The committee does not
see routine monitoring in the manner of smoke detectors (i.e., without
some independent reason to suspect an attack) as either feasible in the
foreseeable future or worthy of a high-priority effort to develop that
capacity, but there may be times and places where pre-incident
intelligence may suggest temporary deployment of existing military
monitoring systems.
Given the delayed
effects of the biological agents, it is also difficult to envision many
situations that would demand highly sensitive biological detection by
first responders. The ability to determine total viable microbes
present, total pathogenic microbes, and specific viable pathogens will
likely cover the needs presented by both overt and covert "events" as
well as provide monitoring and early warning. The ERDEC/EnViron virus
detection system might prove to be a useful complement to a ligand probe
system for detecting total pathogenic bacteria and handheld immunoassay
tickets in a multistage approach beginning with the very general and
progressing to the highly specific as required. The alternative might be
a miniaturized mass spectrometer of the sort being developed at
Hopkins/Maryland or Oak Ridge to be a generic chemical and biological
identifier. Although prototypes are decreasing in size and weight, the
real challenge lies in the development of a library of unique signatures
for biological agents in the presence of large quantities of other
microbial contamination and interferents, in addition to the achievement
of infectious-dose-level sensitivity.
In the area of patient
diagnostics, there is a clear need for methods capable of detecting
infective dose levels (e.g., 10100 cells or virions) of most
biowarfare agents at a speed that allows for effective therapeutic
strategies to be administered (e.g., antibiotics, vaccination,
supportive therapy).
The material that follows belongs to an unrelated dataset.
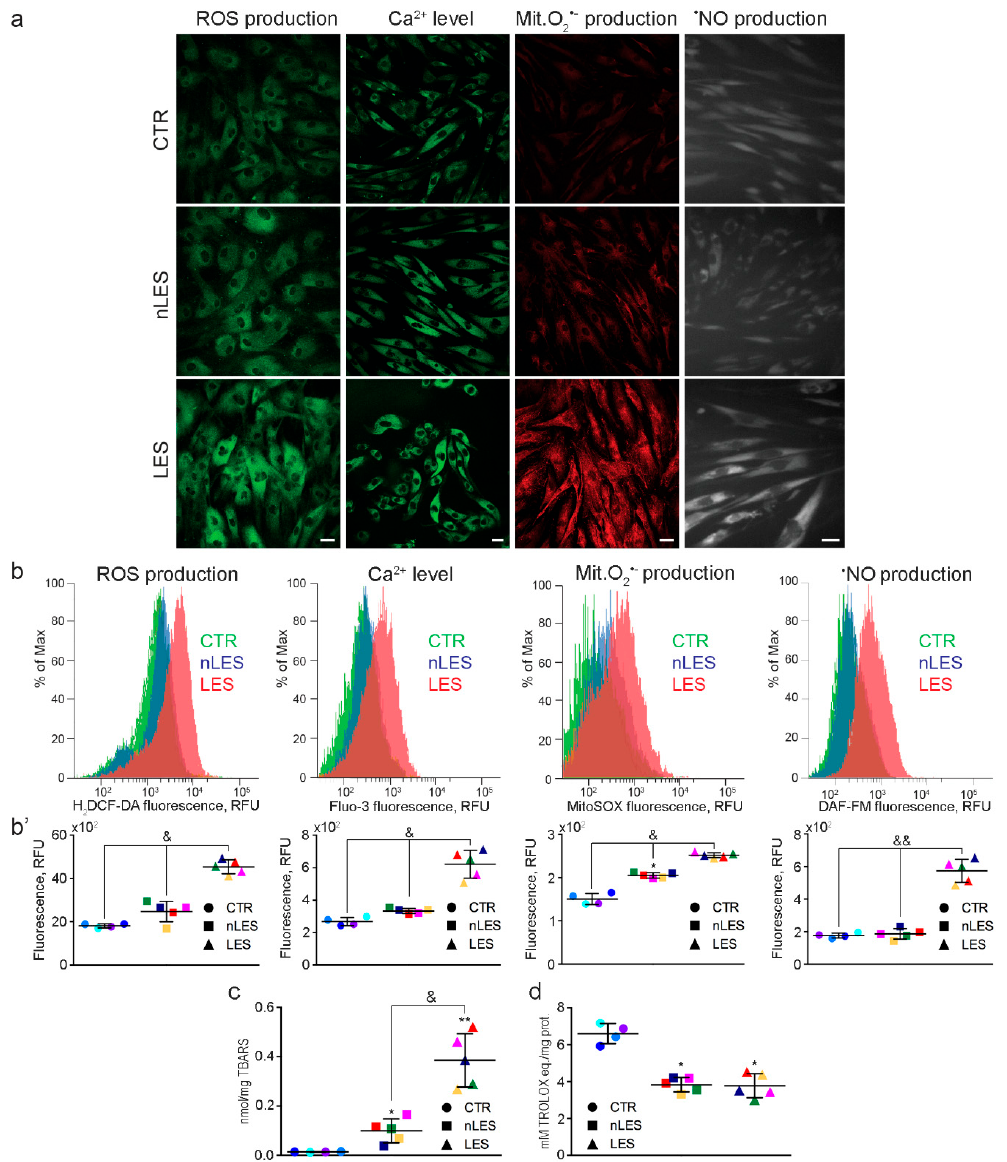
Figure 3. Assessment of redox markers in human psoriatic fibroblasts. For the assessment of the intracellular levels of ROS, Ca 2 + , mitochondrial superoxide anion production and • NO, CTR, nLES and LES fibroblasts were stained with the fluorescent markers H 2 DCFDA, Fluo-3, MitoSOX, and DAF-FM, respectively. ( a ) Confocal microscope analysis, and ( b , b’ ) FACS analysis revealed signs of oxidative / nitrosative stress in LES fibroblasts. ( c ) Thiobarbituric acid reactive substance (TBARS) assay revealed increased lipid peroxidation in LES with respect to nLES and CTR fibroblasts. ( d ) Decreased total antioxidant capacity measured by oxygen radical antioxidant capacity (ORAC) assay and expressed in Trolox equivalents was evident in psoriatic versus CTR fibroblasts. In dot plot graphs, each patient / control is identified by a di ff erent color (see Table 3). Values are presented as means ± SD. Each experiment was performed in triplicate. & p < 0.05, && p < 0.01. * p < 0.05 vs. CTR, ** p < 0.01 vs. CTR. Scale bar = 20 µm.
Furthermore, these new methods must also be able to
detect "friendly" microbes that have acquired virulence factors by
natural or genetic engineering methods and those that have been
microencapsulated to disguise their identity (such as the detection of
virulence factors or toxin production). Ideally, this technology will be
incorporated into a diagnostic system capable of identifying many more
common pathogens, assuring frequent use of the system and eliminating
the need for clinicians to make a specific request for a very
seldom-used assay.
The committee therefore
has identified the following research and development needs:
6-1 In the area of patient diagnostics, the Public
Health Service should encourage federal research agencies to leverage
burgeoning commercial development of faster, cheaper, easier assays of
common pathogens rather than independently developing diagnostic
technology for the less common pathogens thought to be good candidates
for bioterrorism.
6-2 In the area of environmental detection, the Public
Health Service should closely monitor military biodetection R&D
efforts for inexpensive or multipurpose biodetectors that might be
appropriate for purchase or loan by civilian agencies rather than
developing threat agent-specific assays from the ground
up.
6-3 Both of these leveraging efforts will require the
federal government to conduct or support:
Basic research to identify characteristics which
might be used to develop more effective probes and/or enhance probe
performance for known biowarfare agents and especially genetically
altered microbes. Understanding of microbial metabolism, sporulation,
toxin production and excretion, regulation of virulence factors, and
bacteriophage interaction are crucial in this respect. New approaches
for preventive and therapeutic strategies are also likely from this
basic understanding.
Scenario-specific testing of detection performance
and comparisons under standard conditions for characterization of the
sensitivity, specificity, reliability, response constraints, and
usability (ease of use, cost, robustness, useful life, response time,
and human effort and experience required).